If someone fails to meet their obligations under a contract, you can sue them for breach of contract. However, without a written document as evidence, you’ll have difficulty establishing the terms of a contract.
Although it’s not a crime to break a contract, a party may seek legal remedies (such as damages, recission, or specific performance) for any harm caused by the breach.
If the dispute goes to court, a judge will need details of the contract and proof that both parties truly agreed to them. But, in this case, it’s the word of one party against the word of another.
However, not all cases are brought to the courts. For example, a journalist who includes information that was supposed to be “off the record” might not be sued. Still, they could lose their professional credibility and the trust of their sources.
For this reason, an “off the record” conversation is more culturally binding than legally binding. While it’d likely be hard to enforce a contractual obligation, there is a professional reputation at stake.
Ideally, it’s best to have a written agreement in situations where sensitive information must be protected.
A Non-Disclosure Agreement (NDA), sometimes called a Confidentiality Agreement, is a document that protects information, ideas, trade secrets, and more from being shared by imposing contractual obligations.
People often use these documents in business relationships that include discussions about confidential information (e.g., when an entrepreneur pitches an invention or product idea to a potential investor).
There are also many examples of high-profile people using NDAs being used to protect their reputations. Yet, even NDAs have their limitations. For instance, a broad or vaguely written contract may be difficult to enforce.
An NDA can’t physically prevent someone from sharing confidential information. However, a well-written NDA is a strong deterrent for anyone who signs one because of the consequences it outlines for leaking the info.
For instance, a clause in the NDA might say the wronged party is entitled to an injunction (court order) in the event of an information breach. In this case, the accused party would be prohibited from spreading the information until a hearing is set.
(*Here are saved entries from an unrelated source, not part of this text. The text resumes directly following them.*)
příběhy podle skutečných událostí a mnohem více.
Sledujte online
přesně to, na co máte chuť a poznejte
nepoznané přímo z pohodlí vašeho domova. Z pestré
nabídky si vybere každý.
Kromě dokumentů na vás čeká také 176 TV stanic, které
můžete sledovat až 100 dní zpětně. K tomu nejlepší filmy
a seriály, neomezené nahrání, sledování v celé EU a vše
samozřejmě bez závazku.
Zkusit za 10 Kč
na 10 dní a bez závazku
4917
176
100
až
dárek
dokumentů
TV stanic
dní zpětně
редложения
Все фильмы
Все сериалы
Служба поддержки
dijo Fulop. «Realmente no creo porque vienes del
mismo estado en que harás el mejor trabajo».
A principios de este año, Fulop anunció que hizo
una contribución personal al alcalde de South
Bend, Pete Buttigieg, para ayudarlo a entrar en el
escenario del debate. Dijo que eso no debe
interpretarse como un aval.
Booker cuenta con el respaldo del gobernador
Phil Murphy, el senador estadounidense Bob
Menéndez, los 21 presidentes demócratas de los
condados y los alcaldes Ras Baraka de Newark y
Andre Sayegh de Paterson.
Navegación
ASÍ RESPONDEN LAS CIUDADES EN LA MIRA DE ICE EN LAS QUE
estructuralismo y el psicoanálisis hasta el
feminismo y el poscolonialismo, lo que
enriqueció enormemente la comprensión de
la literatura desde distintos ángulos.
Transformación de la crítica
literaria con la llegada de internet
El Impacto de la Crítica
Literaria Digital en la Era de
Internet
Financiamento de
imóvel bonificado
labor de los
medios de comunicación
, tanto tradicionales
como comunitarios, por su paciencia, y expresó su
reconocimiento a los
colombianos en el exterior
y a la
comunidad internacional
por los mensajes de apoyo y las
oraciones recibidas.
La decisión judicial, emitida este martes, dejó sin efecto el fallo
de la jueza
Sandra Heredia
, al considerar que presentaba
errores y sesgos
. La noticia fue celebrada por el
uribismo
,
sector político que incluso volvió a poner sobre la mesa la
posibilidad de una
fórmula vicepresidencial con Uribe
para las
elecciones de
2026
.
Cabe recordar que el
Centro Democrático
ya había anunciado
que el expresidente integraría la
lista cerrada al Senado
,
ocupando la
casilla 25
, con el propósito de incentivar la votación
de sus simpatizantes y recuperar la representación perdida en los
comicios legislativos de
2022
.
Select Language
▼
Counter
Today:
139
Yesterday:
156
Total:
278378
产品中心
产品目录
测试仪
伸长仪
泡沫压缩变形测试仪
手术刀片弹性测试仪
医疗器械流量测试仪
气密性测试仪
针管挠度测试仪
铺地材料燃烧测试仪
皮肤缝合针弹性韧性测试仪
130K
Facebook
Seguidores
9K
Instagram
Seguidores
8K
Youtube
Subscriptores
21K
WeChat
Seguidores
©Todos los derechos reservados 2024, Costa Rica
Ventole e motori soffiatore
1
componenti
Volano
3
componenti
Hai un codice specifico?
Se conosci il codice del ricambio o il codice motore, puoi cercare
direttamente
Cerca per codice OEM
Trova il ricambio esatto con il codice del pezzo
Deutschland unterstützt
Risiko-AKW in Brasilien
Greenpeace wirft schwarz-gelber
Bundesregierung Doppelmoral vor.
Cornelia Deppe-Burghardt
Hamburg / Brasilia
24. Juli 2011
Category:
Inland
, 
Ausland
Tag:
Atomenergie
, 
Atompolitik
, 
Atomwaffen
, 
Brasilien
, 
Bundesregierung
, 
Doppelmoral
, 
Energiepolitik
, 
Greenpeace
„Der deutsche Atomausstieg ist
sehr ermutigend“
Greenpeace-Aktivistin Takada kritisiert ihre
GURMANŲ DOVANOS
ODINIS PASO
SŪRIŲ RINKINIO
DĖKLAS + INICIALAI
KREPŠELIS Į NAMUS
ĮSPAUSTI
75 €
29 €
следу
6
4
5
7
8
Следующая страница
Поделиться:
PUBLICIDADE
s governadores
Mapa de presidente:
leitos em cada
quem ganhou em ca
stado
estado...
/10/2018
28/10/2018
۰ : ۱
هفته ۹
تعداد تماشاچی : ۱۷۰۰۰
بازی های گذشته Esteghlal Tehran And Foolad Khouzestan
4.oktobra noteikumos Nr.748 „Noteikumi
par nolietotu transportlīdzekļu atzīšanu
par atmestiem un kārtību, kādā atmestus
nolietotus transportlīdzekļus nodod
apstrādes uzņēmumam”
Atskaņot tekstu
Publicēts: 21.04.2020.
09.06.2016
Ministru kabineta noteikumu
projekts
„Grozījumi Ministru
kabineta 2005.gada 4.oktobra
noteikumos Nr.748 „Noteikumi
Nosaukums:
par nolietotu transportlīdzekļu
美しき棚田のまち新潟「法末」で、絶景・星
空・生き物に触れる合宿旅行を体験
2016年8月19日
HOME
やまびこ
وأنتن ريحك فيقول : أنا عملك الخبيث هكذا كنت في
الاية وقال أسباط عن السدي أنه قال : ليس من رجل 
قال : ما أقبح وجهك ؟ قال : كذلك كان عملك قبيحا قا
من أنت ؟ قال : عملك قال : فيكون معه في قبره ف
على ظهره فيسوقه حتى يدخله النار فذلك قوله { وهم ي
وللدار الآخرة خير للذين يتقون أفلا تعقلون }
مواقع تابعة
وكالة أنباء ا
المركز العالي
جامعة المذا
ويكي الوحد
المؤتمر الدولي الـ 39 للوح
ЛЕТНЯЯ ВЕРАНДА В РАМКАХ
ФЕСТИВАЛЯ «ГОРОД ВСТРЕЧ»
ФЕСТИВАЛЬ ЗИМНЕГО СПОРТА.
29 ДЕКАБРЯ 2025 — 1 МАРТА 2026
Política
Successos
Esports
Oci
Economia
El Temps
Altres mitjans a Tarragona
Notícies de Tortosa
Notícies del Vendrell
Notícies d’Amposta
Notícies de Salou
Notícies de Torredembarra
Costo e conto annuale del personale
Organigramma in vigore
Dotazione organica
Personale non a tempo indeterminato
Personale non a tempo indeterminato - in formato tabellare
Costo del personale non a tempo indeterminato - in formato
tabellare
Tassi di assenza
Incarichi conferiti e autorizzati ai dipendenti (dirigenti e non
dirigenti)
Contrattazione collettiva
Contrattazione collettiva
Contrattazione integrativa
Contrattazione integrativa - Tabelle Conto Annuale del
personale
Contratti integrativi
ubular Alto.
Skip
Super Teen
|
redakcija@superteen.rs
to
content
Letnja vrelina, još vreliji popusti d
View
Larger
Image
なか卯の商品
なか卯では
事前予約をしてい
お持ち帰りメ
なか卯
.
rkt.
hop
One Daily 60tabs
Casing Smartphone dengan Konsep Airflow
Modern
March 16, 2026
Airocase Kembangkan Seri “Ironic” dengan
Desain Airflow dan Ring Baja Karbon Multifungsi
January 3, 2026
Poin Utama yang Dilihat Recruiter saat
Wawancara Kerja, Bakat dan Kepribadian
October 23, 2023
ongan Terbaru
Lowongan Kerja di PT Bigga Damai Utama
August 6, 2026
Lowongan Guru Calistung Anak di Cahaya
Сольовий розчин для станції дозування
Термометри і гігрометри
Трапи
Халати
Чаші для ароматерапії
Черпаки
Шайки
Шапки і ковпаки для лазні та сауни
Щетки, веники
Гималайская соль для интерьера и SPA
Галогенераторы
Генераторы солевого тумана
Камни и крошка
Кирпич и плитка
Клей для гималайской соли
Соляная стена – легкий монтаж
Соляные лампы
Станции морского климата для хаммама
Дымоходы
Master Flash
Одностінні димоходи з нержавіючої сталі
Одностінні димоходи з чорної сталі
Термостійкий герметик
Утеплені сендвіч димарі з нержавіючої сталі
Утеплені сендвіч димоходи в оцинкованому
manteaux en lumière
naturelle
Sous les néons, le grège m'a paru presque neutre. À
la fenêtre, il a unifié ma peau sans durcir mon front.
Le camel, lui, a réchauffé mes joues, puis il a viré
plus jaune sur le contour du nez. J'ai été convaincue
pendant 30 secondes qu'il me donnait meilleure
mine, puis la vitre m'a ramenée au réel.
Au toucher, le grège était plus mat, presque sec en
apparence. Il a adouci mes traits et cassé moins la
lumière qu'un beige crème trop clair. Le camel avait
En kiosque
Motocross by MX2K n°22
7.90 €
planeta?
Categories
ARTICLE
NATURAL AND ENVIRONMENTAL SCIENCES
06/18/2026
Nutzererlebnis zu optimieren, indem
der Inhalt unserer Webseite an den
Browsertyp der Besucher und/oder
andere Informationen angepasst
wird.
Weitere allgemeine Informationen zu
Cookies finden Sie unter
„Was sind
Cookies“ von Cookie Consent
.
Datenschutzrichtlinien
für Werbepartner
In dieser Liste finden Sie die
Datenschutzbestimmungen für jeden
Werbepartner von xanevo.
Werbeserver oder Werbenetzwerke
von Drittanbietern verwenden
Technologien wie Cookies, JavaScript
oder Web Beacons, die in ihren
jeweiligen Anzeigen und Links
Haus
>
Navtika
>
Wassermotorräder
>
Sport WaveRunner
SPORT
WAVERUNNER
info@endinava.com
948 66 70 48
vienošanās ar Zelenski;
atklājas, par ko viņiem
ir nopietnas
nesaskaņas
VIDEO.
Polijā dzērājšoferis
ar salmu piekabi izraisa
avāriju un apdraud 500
Penalties for breach of a court order include fines, imprisonment, or both.
Another limitation is the difficulty of determining the monetary value of the damages caused by a leak. Some damages are beyond repair—no matter how much money is paid out.
Regardless, a written NDA can be more effective in protecting sensitive information than a verbal agreement. It provides evidence of the terms of the contract and clearly identifies available remedies if the contract is broken.
Protecting sensitive information
There are many instances in which people and businesses benefit from keeping information confidential. Whether it’s a journalist protecting a source or a business protecting its operations, verbal “off the record” agreements and written NDAs are meant to ensure the security of all the parties involved.
It makes sense for people to use these agreements more frequently in a time of vast access to information and privacy concerns around every corner.
Still, it’s important to understand the legal workings and limitations of these agreements to protect your information properly.
Without a written agreement, it’s much harder to establish that a contract was ever in place. Also, it’s important to remember that certain elements of a legal contract may easily be missing from a verbal agreement. An NDA is more responsible because it provides certainty, clarity, and consequences in a written contract.